Publisher Aviva Tuffield says:
‘This work of autofiction, based on the close friendship between two women, now in their sixties, who are both writers and have known each other since high school, is nothing less than mesmerising. Episodic, reflective and profound, When I Am Sixty-Four weaves in and out of their shared experiences and musings, their professional and personal trials and tribulations, while also grappling with the dark shadow of suicide and depression. I was incredibly moved by this book and I know so many readers are going to be too.’
Debra Adelaide says:
‘I neither planned, let alone wanted, to write this sort of book, however the idea for it gripped me with such force I was compelled to do so. Like every work of fiction I have written When I Am Sixty-Four is an attempt to answer a question or solve a problem, however in this case that problem was not clear to me until I reached the end of the first draft, when something struck me clearly: my friend who is the subject of this novella spent her writing career interrogating her complex life and the many forces that shaped it. She would have been compelled to write about this final traumatic period of her life. So I realised that I was doing what she could not, confronting issues like the creative writing life, the influence of reading, the slippery nature of memory, and the endless ripples of unresolved grief. I didn’t write this book intending it to be a tribute or for therapy, but I can see now that it is both, as well as offering narrative possibilities for those elements in my friend’s life that ultimately determined her fate.’
About Debra Adelaide
Dr Debra Adelaide is the author or editor of 18 books, including fiction, non-fiction, edited collections and reference works. Her first novel was The Hotel Albatross, published in 1995 and republished in 2009. Her other books include edited collections, such as A Bright and Fiery Troop (on Australian women writers, 1988); the popular Motherlove series (1996, 1997, 1998); and Acts of Dog (2003). Her novel The Household Guide to Dying was published to critical acclaim in Australia in 2008 and in many other countries including the UK, the USA, Canada, Spain, France, Italy, Germany, the Netherlands, China and Brazil; it was short- and long-listed for several literary awards, including the former international Orange Prize, now the Women’s Prize, for fiction.
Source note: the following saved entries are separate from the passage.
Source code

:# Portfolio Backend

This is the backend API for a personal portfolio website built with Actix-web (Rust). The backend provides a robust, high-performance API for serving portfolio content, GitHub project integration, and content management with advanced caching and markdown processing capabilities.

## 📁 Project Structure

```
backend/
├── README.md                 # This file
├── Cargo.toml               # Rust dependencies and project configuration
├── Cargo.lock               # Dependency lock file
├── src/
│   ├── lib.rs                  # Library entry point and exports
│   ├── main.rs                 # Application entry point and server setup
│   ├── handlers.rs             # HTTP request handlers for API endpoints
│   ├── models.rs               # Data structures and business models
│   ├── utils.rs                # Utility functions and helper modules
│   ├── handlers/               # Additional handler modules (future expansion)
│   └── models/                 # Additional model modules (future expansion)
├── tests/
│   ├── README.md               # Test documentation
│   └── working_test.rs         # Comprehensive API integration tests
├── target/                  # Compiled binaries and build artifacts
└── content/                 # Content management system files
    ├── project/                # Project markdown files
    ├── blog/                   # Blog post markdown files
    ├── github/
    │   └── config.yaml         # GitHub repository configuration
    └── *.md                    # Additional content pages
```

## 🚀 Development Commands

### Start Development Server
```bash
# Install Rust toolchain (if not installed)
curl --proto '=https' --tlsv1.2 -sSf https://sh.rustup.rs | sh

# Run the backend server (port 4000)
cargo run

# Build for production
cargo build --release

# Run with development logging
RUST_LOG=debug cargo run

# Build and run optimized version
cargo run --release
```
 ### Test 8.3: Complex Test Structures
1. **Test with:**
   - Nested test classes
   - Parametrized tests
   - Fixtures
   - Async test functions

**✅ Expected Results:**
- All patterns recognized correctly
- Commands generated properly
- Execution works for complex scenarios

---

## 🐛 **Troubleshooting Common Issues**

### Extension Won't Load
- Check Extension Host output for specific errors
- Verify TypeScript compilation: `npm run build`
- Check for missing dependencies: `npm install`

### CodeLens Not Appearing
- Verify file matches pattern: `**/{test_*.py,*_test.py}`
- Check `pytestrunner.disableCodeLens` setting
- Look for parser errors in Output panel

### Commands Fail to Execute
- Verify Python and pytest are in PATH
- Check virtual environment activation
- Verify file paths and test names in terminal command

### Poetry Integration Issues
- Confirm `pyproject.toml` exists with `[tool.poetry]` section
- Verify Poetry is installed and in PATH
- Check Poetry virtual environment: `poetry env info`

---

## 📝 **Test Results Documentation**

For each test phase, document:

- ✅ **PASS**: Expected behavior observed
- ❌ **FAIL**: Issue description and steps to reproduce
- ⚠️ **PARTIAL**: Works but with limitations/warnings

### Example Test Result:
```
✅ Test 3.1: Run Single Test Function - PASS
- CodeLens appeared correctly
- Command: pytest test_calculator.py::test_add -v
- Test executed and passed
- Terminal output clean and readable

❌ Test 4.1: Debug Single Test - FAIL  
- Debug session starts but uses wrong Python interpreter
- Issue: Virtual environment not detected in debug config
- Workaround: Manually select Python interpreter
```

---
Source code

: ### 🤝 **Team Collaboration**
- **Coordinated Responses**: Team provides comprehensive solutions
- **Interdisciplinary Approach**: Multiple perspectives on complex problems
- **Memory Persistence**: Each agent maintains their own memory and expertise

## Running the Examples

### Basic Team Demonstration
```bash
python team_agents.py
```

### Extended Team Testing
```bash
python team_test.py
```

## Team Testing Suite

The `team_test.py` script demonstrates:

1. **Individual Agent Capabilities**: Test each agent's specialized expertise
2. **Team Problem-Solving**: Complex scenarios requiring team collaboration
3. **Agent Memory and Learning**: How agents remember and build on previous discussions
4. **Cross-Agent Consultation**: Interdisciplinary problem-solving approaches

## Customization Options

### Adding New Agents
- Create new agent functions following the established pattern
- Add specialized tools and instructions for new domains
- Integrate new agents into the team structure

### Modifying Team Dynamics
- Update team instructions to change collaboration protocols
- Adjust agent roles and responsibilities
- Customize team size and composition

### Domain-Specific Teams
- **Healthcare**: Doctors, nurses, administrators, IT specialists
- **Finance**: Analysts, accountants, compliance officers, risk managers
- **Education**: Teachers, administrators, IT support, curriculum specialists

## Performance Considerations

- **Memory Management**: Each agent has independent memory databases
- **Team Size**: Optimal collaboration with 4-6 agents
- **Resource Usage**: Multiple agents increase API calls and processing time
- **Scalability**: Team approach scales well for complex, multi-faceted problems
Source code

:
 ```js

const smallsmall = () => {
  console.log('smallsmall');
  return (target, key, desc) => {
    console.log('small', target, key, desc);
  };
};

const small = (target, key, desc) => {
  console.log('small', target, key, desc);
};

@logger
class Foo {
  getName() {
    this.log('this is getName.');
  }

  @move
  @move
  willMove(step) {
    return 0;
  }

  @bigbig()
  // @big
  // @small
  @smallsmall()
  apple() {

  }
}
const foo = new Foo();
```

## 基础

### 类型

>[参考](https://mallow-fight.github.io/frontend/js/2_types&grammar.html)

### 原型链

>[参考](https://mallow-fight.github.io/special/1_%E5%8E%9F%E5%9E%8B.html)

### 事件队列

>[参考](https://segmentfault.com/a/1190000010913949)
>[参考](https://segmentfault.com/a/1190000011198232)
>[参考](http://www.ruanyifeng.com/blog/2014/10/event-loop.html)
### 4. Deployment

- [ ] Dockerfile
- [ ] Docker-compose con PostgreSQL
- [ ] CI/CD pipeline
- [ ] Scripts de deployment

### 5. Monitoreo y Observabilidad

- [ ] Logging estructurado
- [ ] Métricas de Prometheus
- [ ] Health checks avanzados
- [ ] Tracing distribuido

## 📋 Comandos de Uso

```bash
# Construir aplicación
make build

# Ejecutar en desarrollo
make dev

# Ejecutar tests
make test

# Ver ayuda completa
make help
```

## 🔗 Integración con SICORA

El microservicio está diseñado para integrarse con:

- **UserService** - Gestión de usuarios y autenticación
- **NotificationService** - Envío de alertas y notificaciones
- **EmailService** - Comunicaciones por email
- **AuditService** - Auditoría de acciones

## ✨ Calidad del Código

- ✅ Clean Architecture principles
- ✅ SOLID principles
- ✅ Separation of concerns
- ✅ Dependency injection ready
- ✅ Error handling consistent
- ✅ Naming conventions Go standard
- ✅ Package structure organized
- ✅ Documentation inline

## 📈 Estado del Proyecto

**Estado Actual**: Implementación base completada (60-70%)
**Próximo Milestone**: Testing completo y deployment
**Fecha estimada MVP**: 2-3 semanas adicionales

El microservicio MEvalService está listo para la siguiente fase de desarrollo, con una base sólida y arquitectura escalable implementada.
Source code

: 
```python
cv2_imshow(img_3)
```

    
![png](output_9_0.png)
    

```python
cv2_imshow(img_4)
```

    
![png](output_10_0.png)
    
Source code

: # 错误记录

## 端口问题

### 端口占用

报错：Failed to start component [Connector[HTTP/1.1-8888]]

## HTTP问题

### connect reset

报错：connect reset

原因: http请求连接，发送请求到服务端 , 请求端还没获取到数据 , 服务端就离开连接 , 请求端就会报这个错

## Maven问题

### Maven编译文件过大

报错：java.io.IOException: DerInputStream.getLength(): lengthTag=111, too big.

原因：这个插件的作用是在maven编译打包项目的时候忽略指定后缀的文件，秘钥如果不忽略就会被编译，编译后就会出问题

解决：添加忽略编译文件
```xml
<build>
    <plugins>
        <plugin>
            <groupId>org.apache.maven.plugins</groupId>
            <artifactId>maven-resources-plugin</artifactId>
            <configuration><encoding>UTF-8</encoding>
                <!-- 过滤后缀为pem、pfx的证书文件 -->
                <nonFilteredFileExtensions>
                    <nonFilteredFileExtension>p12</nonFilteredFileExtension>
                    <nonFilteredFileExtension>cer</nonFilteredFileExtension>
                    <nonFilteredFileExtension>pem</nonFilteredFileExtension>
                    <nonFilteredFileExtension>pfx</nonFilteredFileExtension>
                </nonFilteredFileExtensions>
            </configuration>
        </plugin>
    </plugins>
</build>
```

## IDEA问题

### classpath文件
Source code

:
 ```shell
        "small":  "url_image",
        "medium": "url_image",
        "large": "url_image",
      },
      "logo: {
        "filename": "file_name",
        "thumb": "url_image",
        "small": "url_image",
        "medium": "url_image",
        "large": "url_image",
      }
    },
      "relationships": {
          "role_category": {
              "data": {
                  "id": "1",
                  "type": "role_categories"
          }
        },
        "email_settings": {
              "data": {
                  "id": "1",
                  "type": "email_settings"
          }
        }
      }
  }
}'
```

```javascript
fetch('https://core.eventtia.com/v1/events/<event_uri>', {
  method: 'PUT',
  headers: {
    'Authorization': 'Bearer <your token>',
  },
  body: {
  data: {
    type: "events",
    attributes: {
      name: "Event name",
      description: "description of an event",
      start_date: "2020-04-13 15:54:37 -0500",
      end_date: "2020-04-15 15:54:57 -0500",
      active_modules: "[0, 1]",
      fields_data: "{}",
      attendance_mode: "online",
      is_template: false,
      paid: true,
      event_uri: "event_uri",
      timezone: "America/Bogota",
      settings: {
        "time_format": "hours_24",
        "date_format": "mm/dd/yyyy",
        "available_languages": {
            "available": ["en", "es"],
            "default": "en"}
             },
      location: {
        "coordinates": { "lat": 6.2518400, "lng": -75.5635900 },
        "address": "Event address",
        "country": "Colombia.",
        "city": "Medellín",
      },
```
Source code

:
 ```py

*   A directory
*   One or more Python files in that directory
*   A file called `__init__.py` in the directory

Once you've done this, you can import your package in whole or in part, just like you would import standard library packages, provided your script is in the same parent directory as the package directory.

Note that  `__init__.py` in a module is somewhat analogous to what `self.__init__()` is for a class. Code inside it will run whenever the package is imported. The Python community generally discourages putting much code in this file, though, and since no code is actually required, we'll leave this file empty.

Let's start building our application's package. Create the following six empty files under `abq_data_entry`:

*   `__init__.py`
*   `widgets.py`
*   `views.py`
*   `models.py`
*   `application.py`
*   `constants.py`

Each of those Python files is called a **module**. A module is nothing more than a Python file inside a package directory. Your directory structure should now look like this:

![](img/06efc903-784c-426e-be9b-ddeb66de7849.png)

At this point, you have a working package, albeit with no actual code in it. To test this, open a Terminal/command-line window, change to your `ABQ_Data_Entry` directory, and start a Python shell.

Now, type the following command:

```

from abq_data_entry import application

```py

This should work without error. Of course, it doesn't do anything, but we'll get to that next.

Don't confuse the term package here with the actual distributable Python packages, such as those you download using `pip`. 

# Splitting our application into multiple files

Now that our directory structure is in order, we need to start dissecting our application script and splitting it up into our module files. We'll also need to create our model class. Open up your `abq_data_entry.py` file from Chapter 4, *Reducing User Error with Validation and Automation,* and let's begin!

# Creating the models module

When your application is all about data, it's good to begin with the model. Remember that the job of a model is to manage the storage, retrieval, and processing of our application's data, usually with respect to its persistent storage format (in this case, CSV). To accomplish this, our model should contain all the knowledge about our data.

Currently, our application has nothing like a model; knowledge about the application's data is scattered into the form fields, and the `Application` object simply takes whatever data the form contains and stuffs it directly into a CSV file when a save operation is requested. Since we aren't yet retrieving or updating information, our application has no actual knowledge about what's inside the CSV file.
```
Other fiction includes Letter to George Clooney (2013), which was shortlisted for the Nita B. Kibble Award, The Women’s Pages (2015), and Zebra (2019), winner of the Steele Rudd Award for short fiction in the Queensland Literary Awards. Her most recent books are The Innocent Reader: Reflections on reading and writing (2019) and Creative Writing Practice: reflections on form & process (edited with Sarah Attfield, 2021). She taught creative writing for 20 years and is now an Adjunct Associate Professor at the University of Technology Sydney.
Debra has been a judge of a number of literary awards including the Vogel/Australian award for younger writers, the NSW Premier’s Literary Awards, the Nita B. Kibble Awards for women writers, the Patrick White Award, and the Prime Minister’s Literary Awards. She has been the Fiction editor for Southerly, Australia’s oldest literary journal, several times, and currently mentors/advises emerging writers. She lives and writes on Bidjigal country in Sydney’s inner west.
UQP has acquired world rights from Jane Novak Literary Agency and will publish in April 2026.